Non l’aveva mai visto con quella luce negli occhi e quando terminò la canzone, invece di abbracciarla, si fermò a pochi passi da lei. Posò la chitarra e prese il microfono. Il cuore le batteva all’impazzata.
  • Dal primo momento in cui ti ho vista, ho capito che avresti fatto la differenza nella mia vita – deglutì, nervosamente -  e mi sono innamorato di te ogni giorno, tutti i giorni.
Ed aveva la gola secca. Sentiva le mani tremargli mentre infilava le dita in tasca. Il mondo intero li stava guardando.
  • La mia vita è come un romanzo a metà, il resto delle sue pagine sono ancora bianche.
Senza sapere se avrebbe retto all’emozione, si inginocchiò, uscendo da qualsiasi schema lo riguardasse. Nessuno avrebbe mai pensato che le avrebbe chiesto di sposarlo durante un concerto, non aveva mai avuto la minima intenzione di farlo, chi sa cosa gli era passato per la mente. Tuttavia, si era appena inginocchiato e nonostante fosse stanco morto, con le dita tremanti per lo sforzo, non avrebbe voluto essere da nessun’altra parte se non lì. Rise, strizzando gli occhi quando la vide portarsi le mani al viso, improvvisamente consapevole di cosa stesse accadendo. Si passò una mano tra i capelli, cercando di trattenersi lì, invece di alzarsi e abbracciarla. Prese fiato, cercando di mantenere il controllo, invano. La voce gli tremava.
  • Vuoi… - e rise ancora, sentendo la platea strepitare. – Vuoi scriverle con me?
Prese lo scatolino che aveva in tasca e lo aprì. La vide piegarsi in due, reagendo istintivamente all’emozione. Era ansioso di ascoltare la sua risposta, nonostante lei stesse già per piangere.

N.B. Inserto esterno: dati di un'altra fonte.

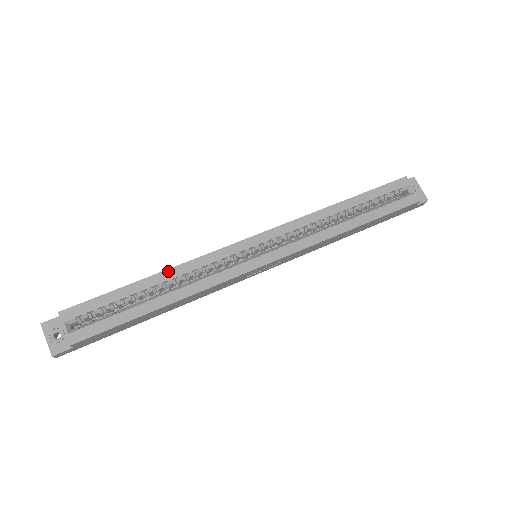
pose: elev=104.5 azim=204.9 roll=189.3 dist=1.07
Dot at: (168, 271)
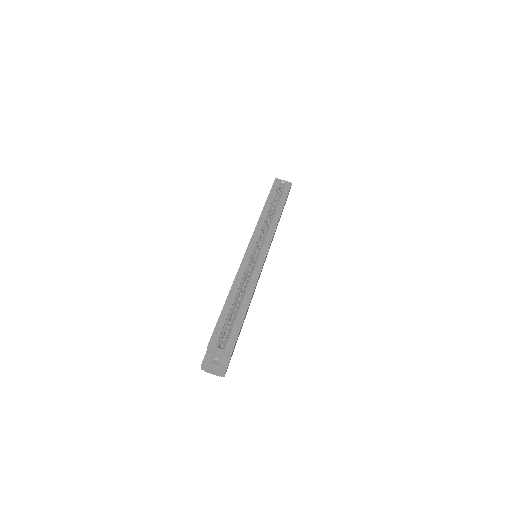
Dot at: (233, 287)
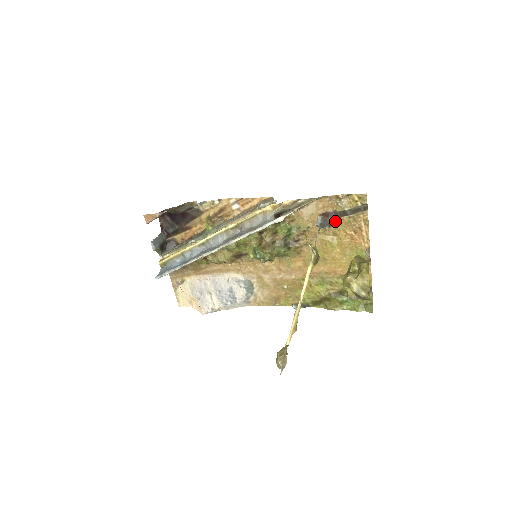
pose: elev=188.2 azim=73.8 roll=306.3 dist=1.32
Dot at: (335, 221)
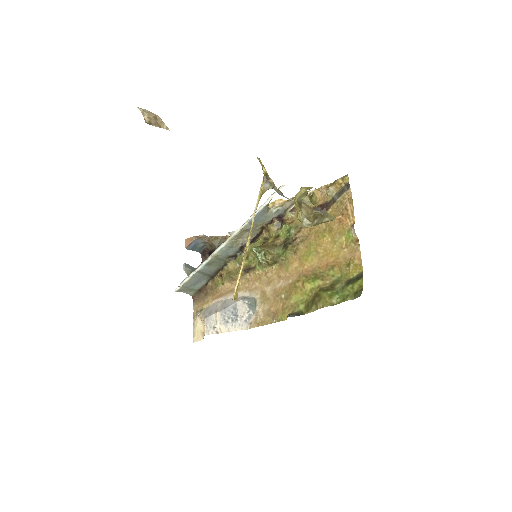
Dot at: occluded
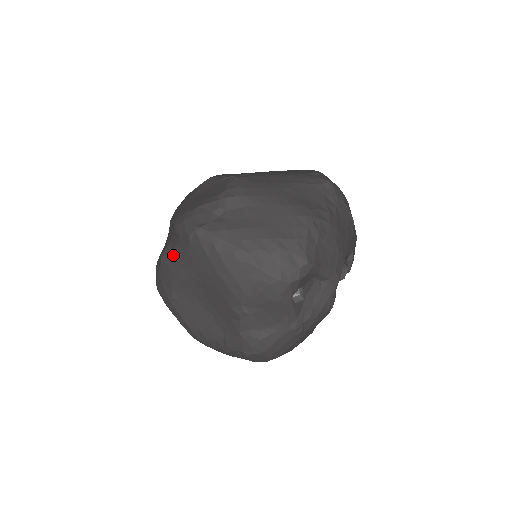
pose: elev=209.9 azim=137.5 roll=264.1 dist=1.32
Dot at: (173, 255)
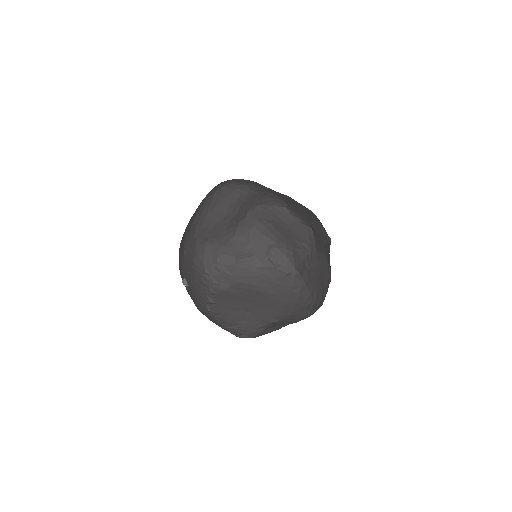
Dot at: (256, 270)
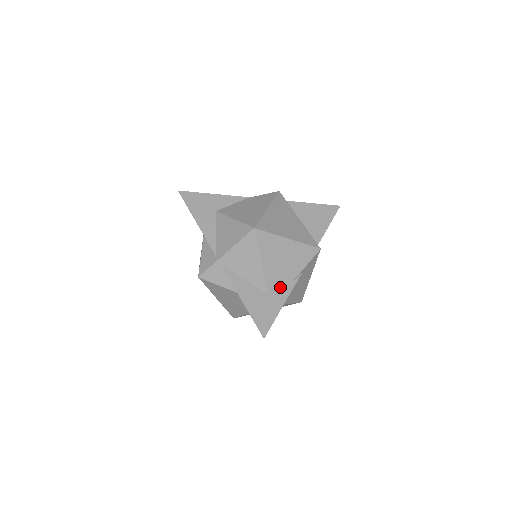
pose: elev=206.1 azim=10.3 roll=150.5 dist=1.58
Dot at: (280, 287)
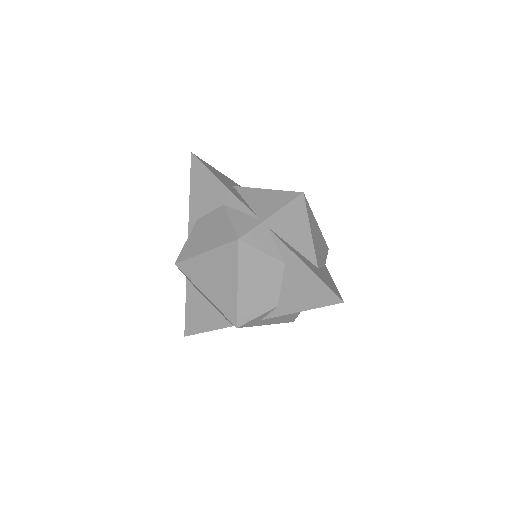
Dot at: (321, 266)
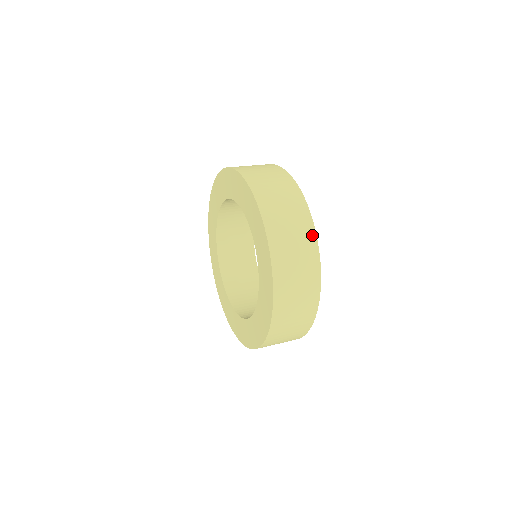
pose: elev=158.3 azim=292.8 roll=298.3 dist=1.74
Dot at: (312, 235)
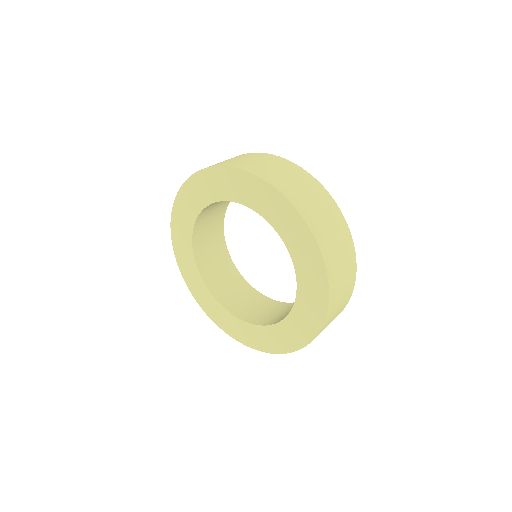
Dot at: (351, 242)
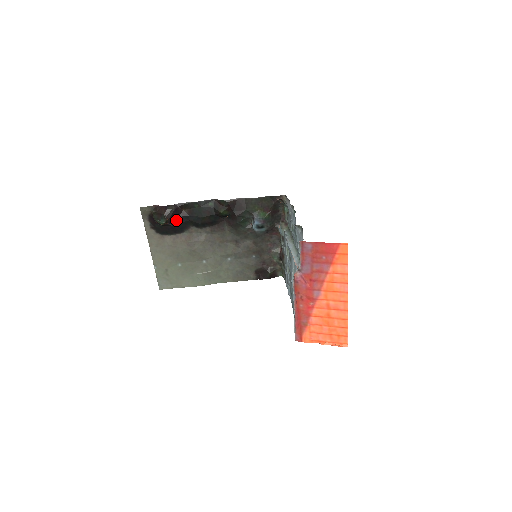
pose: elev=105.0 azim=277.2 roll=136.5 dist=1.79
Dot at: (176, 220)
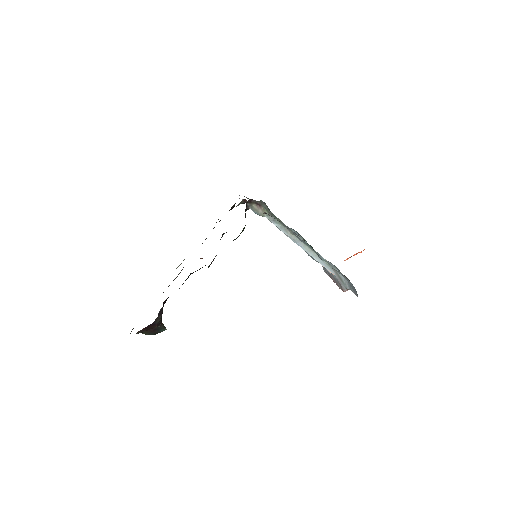
Dot at: occluded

Sara non si aspettava certo quello. Non si aspettava che Ed si inginocchiasse davanti a lei con un anello. Le mancavano il respiro e le parole per rispondere e lui aveva lo sguardo pieno d’attesa. Le formicolavano le gambe, credette di svenire, ma sì, sì, sì. Riuscì soltanto ad annuire e ad allargare le braccia per accoglierlo nel suo abbraccio.
Ed la sollevò da terra, senza controllo, sentendola piangere tra le sue braccia.
Presto Sara sarebbe stata sua moglie e lui non vedeva l’ora di essere suo marito ed amarla e onorarla finchè la morte non li avesse separati.
La foto del loro bacio su quel palco, era sulle prime pagine di mezzo mondo.



Angolo autrice:

Ok, ragazzi, ci siamo. Eccoci al penultimo capitolo.
Lo so, è un po' scontato e prevedibile e forse un po' deludente, ma eccolo.